Trump menawarkan kekebalan penuh bagi mereka yang menyerah, sambil mengancam konsekuensi fatal bagi yang menolak. "Jadi, letakkan senjata kalian, Anda akan diperlakukan secara adil dengan kekebalan total, atau kalian akan menghadapi kematian yang pasti," ucapnya. Pernyataan ini muncul sebagai bagian dari upaya untuk melemahkan struktur pertahanan Iran setelah serangan udara dilancarkan.
Konteks Serangan dan Respons Iran
Serangan udara AS-Israel ke Iran ini terjadi dalam konteks ketegangan yang meningkat antara kedua negara, dengan Trump mengumumkan operasi besar-besaran untuk menghancurkan rudal Iran. Sebelumnya, Iran telah mengingatkan AS dan Israel untuk bersiap menghadapi balasan tegas atas serangan tersebut. Trump menegaskan bahwa dirinya berbeda dari presiden AS sebelumnya, dengan menyatakan, "Selama bertahun-tahun, Anda telah meminta bantuan Amerika, tetapi Anda tidak pernah mendapatkannya.
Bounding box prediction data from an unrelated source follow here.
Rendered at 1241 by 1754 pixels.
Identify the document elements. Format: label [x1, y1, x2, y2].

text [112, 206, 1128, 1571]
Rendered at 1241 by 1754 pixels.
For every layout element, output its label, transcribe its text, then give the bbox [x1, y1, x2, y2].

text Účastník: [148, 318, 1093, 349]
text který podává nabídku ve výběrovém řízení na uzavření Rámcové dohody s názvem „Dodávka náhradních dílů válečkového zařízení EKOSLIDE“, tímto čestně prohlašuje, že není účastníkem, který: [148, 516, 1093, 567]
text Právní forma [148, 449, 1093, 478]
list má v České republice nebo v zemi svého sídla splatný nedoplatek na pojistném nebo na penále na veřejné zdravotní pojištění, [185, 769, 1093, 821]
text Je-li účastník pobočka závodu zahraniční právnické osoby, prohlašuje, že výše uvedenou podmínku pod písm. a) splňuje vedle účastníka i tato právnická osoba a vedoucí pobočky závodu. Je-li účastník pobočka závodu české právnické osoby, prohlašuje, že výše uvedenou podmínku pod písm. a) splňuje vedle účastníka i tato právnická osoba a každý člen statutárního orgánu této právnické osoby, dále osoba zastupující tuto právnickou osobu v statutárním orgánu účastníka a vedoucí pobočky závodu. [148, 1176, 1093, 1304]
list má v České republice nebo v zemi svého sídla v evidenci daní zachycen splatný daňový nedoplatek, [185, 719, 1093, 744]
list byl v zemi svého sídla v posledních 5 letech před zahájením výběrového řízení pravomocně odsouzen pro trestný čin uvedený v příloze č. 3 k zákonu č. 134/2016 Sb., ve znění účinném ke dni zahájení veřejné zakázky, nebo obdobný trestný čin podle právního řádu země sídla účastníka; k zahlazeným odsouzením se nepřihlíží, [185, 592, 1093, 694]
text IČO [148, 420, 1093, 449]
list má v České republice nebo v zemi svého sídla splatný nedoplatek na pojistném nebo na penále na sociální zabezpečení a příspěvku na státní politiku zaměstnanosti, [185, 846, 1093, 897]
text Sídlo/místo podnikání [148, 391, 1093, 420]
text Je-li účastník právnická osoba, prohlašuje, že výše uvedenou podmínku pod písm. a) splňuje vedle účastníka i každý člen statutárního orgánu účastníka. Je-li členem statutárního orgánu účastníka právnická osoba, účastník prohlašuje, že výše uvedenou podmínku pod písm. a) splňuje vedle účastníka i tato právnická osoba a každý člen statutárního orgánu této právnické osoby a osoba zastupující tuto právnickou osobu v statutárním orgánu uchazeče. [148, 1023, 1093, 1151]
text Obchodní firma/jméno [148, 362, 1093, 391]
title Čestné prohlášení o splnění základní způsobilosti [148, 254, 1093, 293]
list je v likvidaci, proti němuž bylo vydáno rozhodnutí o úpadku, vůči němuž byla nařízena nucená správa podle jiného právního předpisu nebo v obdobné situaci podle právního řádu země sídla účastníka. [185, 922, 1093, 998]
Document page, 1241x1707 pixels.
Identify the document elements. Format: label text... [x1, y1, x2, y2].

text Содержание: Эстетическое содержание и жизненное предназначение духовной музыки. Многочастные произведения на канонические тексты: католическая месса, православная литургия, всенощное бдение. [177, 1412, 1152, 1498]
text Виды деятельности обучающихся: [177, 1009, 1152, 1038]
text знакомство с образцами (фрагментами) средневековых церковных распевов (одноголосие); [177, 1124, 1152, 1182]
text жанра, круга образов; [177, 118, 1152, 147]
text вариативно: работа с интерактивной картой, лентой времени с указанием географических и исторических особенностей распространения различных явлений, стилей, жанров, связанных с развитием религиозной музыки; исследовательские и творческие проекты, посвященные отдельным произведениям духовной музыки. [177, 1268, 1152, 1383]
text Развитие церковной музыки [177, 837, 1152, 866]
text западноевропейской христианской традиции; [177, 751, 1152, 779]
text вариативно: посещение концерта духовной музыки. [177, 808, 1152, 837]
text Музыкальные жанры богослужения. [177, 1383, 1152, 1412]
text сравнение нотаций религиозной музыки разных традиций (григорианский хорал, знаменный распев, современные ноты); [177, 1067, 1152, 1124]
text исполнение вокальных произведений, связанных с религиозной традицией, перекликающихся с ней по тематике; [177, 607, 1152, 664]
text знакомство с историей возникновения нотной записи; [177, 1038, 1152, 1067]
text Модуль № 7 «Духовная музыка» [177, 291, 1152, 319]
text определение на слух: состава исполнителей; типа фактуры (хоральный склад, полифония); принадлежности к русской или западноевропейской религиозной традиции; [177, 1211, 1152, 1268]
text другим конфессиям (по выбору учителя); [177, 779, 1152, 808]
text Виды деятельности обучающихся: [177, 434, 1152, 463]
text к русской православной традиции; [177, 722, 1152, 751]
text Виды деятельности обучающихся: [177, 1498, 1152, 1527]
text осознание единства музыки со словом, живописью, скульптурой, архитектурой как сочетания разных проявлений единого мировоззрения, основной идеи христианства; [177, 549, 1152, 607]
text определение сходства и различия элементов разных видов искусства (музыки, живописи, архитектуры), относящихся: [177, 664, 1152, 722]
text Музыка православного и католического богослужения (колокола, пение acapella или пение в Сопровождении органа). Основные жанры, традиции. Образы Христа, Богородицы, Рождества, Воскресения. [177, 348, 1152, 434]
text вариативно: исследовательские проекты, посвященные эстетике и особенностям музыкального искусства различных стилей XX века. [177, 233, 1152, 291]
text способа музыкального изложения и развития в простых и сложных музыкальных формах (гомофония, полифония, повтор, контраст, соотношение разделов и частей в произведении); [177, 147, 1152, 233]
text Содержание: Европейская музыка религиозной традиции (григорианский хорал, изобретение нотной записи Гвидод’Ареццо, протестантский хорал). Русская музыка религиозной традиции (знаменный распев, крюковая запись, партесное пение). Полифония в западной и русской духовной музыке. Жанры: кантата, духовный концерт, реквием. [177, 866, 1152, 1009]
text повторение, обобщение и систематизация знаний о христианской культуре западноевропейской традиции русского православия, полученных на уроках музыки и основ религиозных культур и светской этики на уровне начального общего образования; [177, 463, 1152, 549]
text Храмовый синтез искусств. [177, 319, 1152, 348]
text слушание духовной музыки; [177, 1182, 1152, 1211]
Tidak ada presiden yang bersedia melakukan apa yang akan saya lakukan malam ini."
Dia mendorong rakyat Iran untuk merespons dengan mengambil kendali atas takdir mereka, sambil menambahkan, "Amerika mendukung Anda dengan kekuatan yang luar biasa dan daya hancur yang dahsyat. Sekaranglah saatnya untuk mengambil kendali atas takdir Anda dan untuk membuka masa depan yang makmur dan gemilang yang sudah dekat dalam jangkauan Anda." Trump menutup dengan seruan agar kesempatan ini tidak disia-siakan, mencerminkan intensitas situasi geopolitik saat ini.